Lo studio è stato pubblicato sulla rivista Mayo Clinic Proceedings. Analizzando i dati di 474.919 persone con un’età media di 52 anni contenuti nella Biobanca britannica tra il 2006 e il 2016, è emerso che le donne che camminano a passo veloce hanno un’aspettativa di vita di 86,7-87,8 anni. Invece gli uomini di 85,2-86,8 anni. Questi valori che scendono – rispettivamente – a 72,4 anni per le donne e a 64,8 anni per gli uomini se l’andatura rallenta. I risultati valgono anche nel caso in cui le persone siano gravemente in sovrappeso o obese.
“Le nostre scoperte suggeriscono come la forma fisica sia un indicatore migliore dell’aspettativa di vita rispetto all’indice di massa corporea” ha spiegato il professor Tom Yates dell’Università di Leicester e principale autore dello studio. “Incoraggiare le persone a camminare a passo spedito può aggiungere degli anni alle loro vite”.

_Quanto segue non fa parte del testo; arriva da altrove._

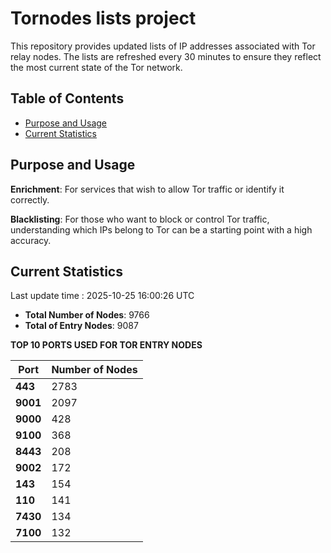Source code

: # Tornodes lists project

This repository provides updated lists of IP addresses associated with Tor relay nodes. The lists are refreshed every 30 minutes to ensure they reflect the most current state of the Tor network.

## Table of Contents

- [Purpose and Usage](#purpose-and-usage)
- [Current Statistics](#current-statistics)


## Purpose and Usage

**Enrichment**: For services that wish to allow Tor traffic or identify it correctly.

**Blacklisting**: For those who want to block or control Tor traffic, understanding which IPs belong to Tor can be a starting point with a high accuracy.

## Current Statistics

Last update time : 2025-10-25 16:00:26 UTC

- **Total Number of Nodes**: 9766
- **Total of Entry Nodes**: 9087

**TOP 10 PORTS USED FOR TOR ENTRY NODES**

| **Port** | **Number of Nodes** |
|------|-----------------|
| **443**   | 2783  |
| **9001**   | 2097  |
| **9000**   | 428  |
| **9100**   | 368  |
| **8443**   | 208  |
| **9002**   | 172  |
| **143**   | 154  |
| **110**   | 141  |
| **7430**   | 134  |
| **7100**   | 132  |

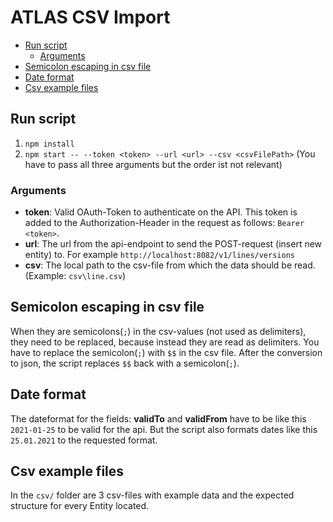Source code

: # ATLAS CSV Import

<!-- toc -->

- [Run script](#run-script)
  * [Arguments](#arguments)
- [Semicolon escaping in csv file](#semicolon-escaping-in-csv-file)
- [Date format](#date-format)
- [Csv example files](#csv-example-files)

<!-- tocstop -->

## Run script
1. `npm install`
2. `npm start -- --token <token> --url <url> --csv <csvFilePath>` (You have to pass all three arguments but the order ist not relevant)

### Arguments
- **token**: Valid OAuth-Token to authenticate on the API. This token is added to the Authorization-Header
in the request as follows: `Bearer <token>`.
- **url**: The url from the api-endpoint to send the POST-request (insert new entity) to.
For example `http://localhost:8082/v1/lines/versions`
- **csv**: The local path to the csv-file from which the data should be read. (Example: `csv\line.csv`)

## Semicolon escaping in csv file
When they are semicolons(`;`) in the csv-values (not used as delimiters), they need to be replaced, because instead they
are read as delimiters. You have to replace the semicolon(`;`) with `$$` in the csv file. After the conversion
to json, the script replaces `$$` back with a semicolon(`;`).

## Date format
The dateformat for the fields: **validTo** and **validFrom** have to be like this `2021-01-25` to be valid for the api.
But the script also formats dates like this `25.01.2021` to the requested format.

## Csv example files
In the `csv/` folder are 3 csv-files with example data and the expected structure for every Entity located.
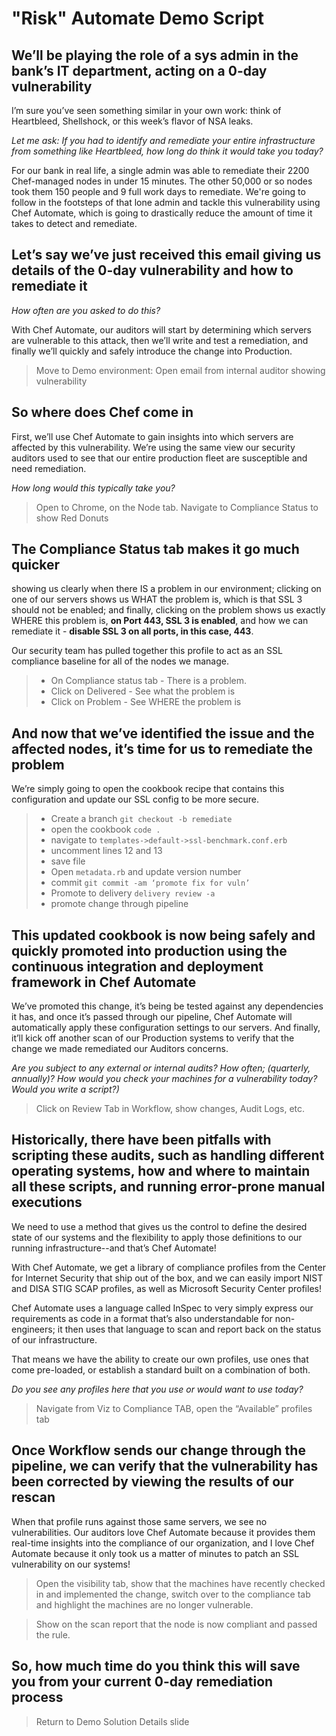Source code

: # "Risk" Automate Demo Script

## We’ll be playing the role of a sys admin in the bank’s IT department, acting on a 0-day vulnerability

I’m sure you’ve seen something similar in your own work: think of Heartbleed, Shellshock, or this week’s flavor of NSA leaks.

*Let me ask: If you had to identify and remediate your entire infrastructure from something like Heartbleed, how long do think it would take you today?*

For our bank in real life, a single admin was able to remediate their 2200 Chef-managed nodes in under 15 minutes. The other 50,000 or so nodes took them 150 people and 9 full work days to remediate. We're going to follow in the footsteps of that lone admin and tackle this vulnerability using Chef Automate, which is going to drastically reduce the amount of time it takes to detect and remediate.

## Let’s say we’ve just received this email giving us details of the 0-day vulnerability and how to remediate it

*How often are you asked to do this?*

With Chef Automate, our auditors will start by determining which servers are vulnerable to this attack, then we’ll write and test a remediation, and finally we’ll quickly and safely introduce the change into Production.

> Move to Demo environment: Open email from internal auditor showing vulnerability

## So where does Chef come in

First, we’ll use Chef Automate to gain insights into which servers are affected by this vulnerability. We’re using the same view our security auditors used to see that our entire production fleet are susceptible and need remediation.

*How long would this typically take you?*

> Open to Chrome, on the Node tab. Navigate to Compliance Status to show Red Donuts

## The Compliance Status tab makes it go much quicker

showing us clearly when there IS a problem in our environment; clicking on one of our servers shows us WHAT the problem is, which is that SSL 3 should not be enabled; and finally, clicking on the problem shows us exactly WHERE this problem is, **on Port 443, SSL 3 is enabled**, and how we can remediate it - **disable SSL 3 on all ports, in this case, 443**.

Our security team has pulled together this profile to act as an SSL compliance baseline for all of the nodes we manage.

> - On Compliance status tab - There is a problem.
> - Click on Delivered - See what the problem is
> - Click on Problem - See WHERE the problem is

## And now that we’ve identified the issue and the affected nodes, it’s time for us to remediate the problem

We’re simply going to open the cookbook recipe that contains this configuration and update our SSL config to be more secure.

> - Create a branch `git checkout -b remediate`
> - open the cookbook `code .`
> - navigate to `templates->default->ssl-benchmark.conf.erb`
> - uncomment lines 12 and 13
> - save file
> - Open `metadata.rb` and update version number
> - commit `git commit -am ‘promote fix for vuln’`
> - Promote to delivery `delivery review -a`
> - promote change through pipeline

## This updated cookbook is now being safely and quickly promoted into production using the continuous integration and deployment framework in Chef Automate

We’ve promoted this change, it’s being be tested against any dependencies it has, and once it’s passed through our pipeline, Chef Automate will automatically apply these configuration settings to our servers. And finally, it’ll kick off another scan of our Production systems to verify that the change we made remediated our Auditors concerns.

*Are you subject to any external or internal audits? 
How often; (quarterly, annually)? 
How would you check your machines for a vulnerability today? 
Would you write a script?)*

> Click on Review Tab in Workflow, show changes, Audit Logs, etc.

## Historically, there have been pitfalls with scripting these audits, such as handling different operating systems, how and where to maintain all these scripts, and running error-prone manual executions

We need to use a method that gives us the control to define the desired state of our systems and the flexibility to apply those definitions to our running infrastructure--and that’s Chef Automate!

With Chef Automate, we get a library of compliance profiles from the Center for Internet Security that ship out of the box, and we can easily import NIST and DISA STIG SCAP profiles, as well as Microsoft Security Center profiles!

Chef Automate uses a language called InSpec to very simply express our requirements as code in a format that’s also understandable for non-engineers; it then uses that language to scan and report back on the status of our infrastructure.

That means we have the ability to create our own profiles, use ones that come pre-loaded, or establish a standard built on a combination of both.

*Do you see any profiles here that you use or would want to use today?*

> Navigate from Viz to Compliance TAB, open the “Available” profiles tab

## Once Workflow sends our change through the pipeline, we can verify that the vulnerability has been corrected by viewing the results of our rescan

When that profile runs against those same servers, we see no vulnerabilities. Our auditors love Chef Automate because it provides them real-time insights into the compliance of our organization, and I love Chef Automate because it only took us a matter of minutes to patch an SSL vulnerability on our systems!

> Open the visibility tab, show that the machines have recently checked in and implemented the change, switch over to the compliance tab and highlight the machines are no longer vulnerable.

> Show on the scan report that the node is now compliant and passed the rule.

## So, how much time do you think this will save you from your current 0-day remediation process

> Return to Demo Solution Details slide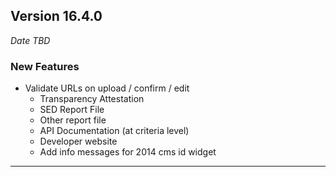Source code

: 
## Version 16.4.0
_Date TBD_

### New Features
* Validate URLs on upload / confirm / edit
  * Transparency Attestation
  * SED Report File
  * Other report file
  * API Documentation (at criteria level)
  * Developer website
  * Add info messages for 2014 cms id widget

---

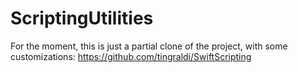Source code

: # ScriptingUtilities

For the moment, this is just a partial clone of the project, with some customizations: https://github.com/tingraldi/SwiftScripting
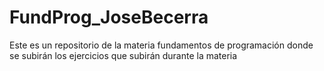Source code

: # FundProg_JoseBecerra
Este es un repositorio de la materia fundamentos de programación donde se subirán los ejercicios que subirán durante la materia
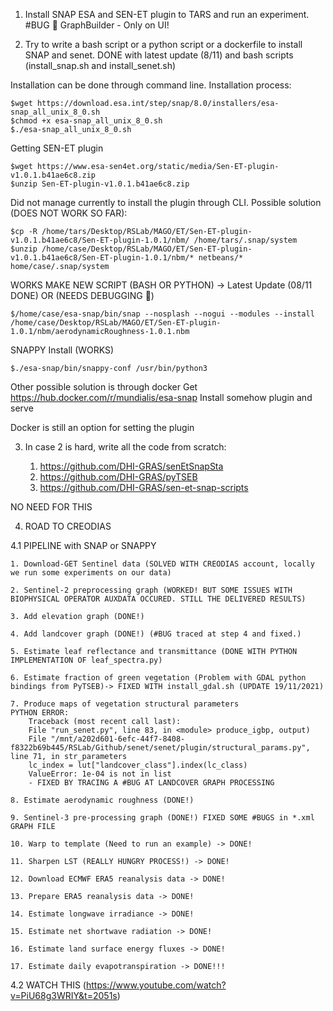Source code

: 1. Install SNAP ESA and SEN-ET plugin to TARS and run an experiment.
#BUG :bug: GraphBuilder - Only on UI!

2. Try to write a bash script or a python script or a dockerfile to install SNAP and senet.
DONE with latest update (8/11) and bash scripts (install_snap.sh and install_senet.sh)

Installation can be done through command line.
Installation process:

    $wget https://download.esa.int/step/snap/8.0/installers/esa-snap_all_unix_8_0.sh
    $chmod +x esa-snap_all_unix_8_0.sh
    $./esa-snap_all_unix_8_0.sh

Getting SEN-ET plugin

    $wget https://www.esa-sen4et.org/static/media/Sen-ET-plugin-v1.0.1.b41ae6c8.zip
    $unzip Sen-ET-plugin-v1.0.1.b41ae6c8.zip

Did not manage currently to install the plugin through CLI.
Possible solution (DOES NOT WORK SO FAR):
    
    $cp -R /home/tars/Desktop/RSLab/MAGO/ET/Sen-ET-plugin-v1.0.1.b41ae6c8/Sen-ET-plugin-1.0.1/nbm/ /home/tars/.snap/system 
    $unzip /home/case/Desktop/RSLab/MAGO/ET/Sen-ET-plugin-v1.0.1.b41ae6c8/Sen-ET-plugin-1.0.1/nbm/* netbeans/* home/case/.snap/system

WORKS MAKE NEW SCRIPT (BASH OR PYTHON) -> Latest Update (08/11 DONE)
OR (NEEDS DEBUGGING :bug:)

    $/home/case/esa-snap/bin/snap --nosplash --nogui --modules --install /home/case/Desktop/RSLab/MAGO/ET/Sen-ET-plugin-1.0.1/nbm/aerodynamicRoughness-1.0.1.nbm

SNAPPY Install (WORKS)

    $./esa-snap/bin/snappy-conf /usr/bin/python3

Other possible solution is through docker
Get https://hub.docker.com/r/mundialis/esa-snap
Install somehow plugin and serve

Docker is still an option for setting the plugin

3. In case 2 is hard, write all the code from scratch:

    1. https://github.com/DHI-GRAS/senEtSnapSta
    2. https://github.com/DHI-GRAS/pyTSEB
    3. https://github.com/DHI-GRAS/sen-et-snap-scripts

NO NEED FOR THIS

4. ROAD TO CREODIAS

4.1 PIPELINE with SNAP or SNAPPY

    1. Download-GET Sentinel data (SOLVED WITH CREODIAS account, locally we run some experiments on our data)
    
    2. Sentinel-2 preprocessing graph (WORKED! BUT SOME ISSUES WITH BIOPHYSICAL OPERATOR AUXDATA OCCURED. STILL THE DELIVERED RESULTS)
    
    3. Add elevation graph (DONE!)
    
    4. Add landcover graph (DONE!) (#BUG traced at step 4 and fixed.)
    
    5. Estimate leaf reflectance and transmittance (DONE WITH PYTHON IMPLEMENTATION OF leaf_spectra.py)
    
    6. Estimate fraction of green vegetation (Problem with GDAL python bindings from PyTSEB)-> FIXED WITH install_gdal.sh (UPDATE 19/11/2021)
    
    7. Produce maps of vegetation structural parameters
    PYTHON ERROR:
        Traceback (most recent call last):
        File "run_senet.py", line 83, in <module> produce_igbp, output)
        File "/mnt/a202d601-6efc-44f7-8408-f8322b69b445/RSLab/Github/senet/senet/plugin/structural_params.py", line 71, in str_parameters
        lc_index = lut["landcover_class"].index(lc_class)
        ValueError: 1e-04 is not in list
        - FIXED BY TRACING A #BUG AT LANDCOVER GRAPH PROCESSING
    
    8. Estimate aerodynamic roughness (DONE!)
    
    9. Sentinel-3 pre-processing graph (DONE!) FIXED SOME #BUGS in *.xml GRAPH FILE
    
    10. Warp to template (Need to run an example) -> DONE!
    
    11. Sharpen LST (REALLY HUNGRY PROCESS!) -> DONE!
    
    12. Download ECMWF ERA5 reanalysis data -> DONE!
    
    13. Prepare ERA5 reanalysis data -> DONE!
    
    14. Estimate longwave irradiance -> DONE!
    
    15. Estimate net shortwave radiation -> DONE!
    
    16. Estimate land surface energy fluxes -> DONE!
    
    17. Estimate daily evapotranspiration -> DONE!!!

4.2 WATCH THIS (https://www.youtube.com/watch?v=PiU68g3WRIY&t=2051s)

In passato altre ricerche avevano evidenziato l’impatto del peso corporeo e della forma fisica sulla mortalità in termini di rischio relativo. Ma come ha sottolineato il dottore Francesco Zaccardi, epidemiologo al Leicester Diabetes Centre e co-autore dello studio, “interpretare un rischio relativo non è sempre facile, mentre, al contrario, la relazione in termini di aspettativa di vita è più semplice da comprendere e dà un’idea più chiara dell’importanza separata e congiunta dell’indice di massa corporea e della forma fisica”.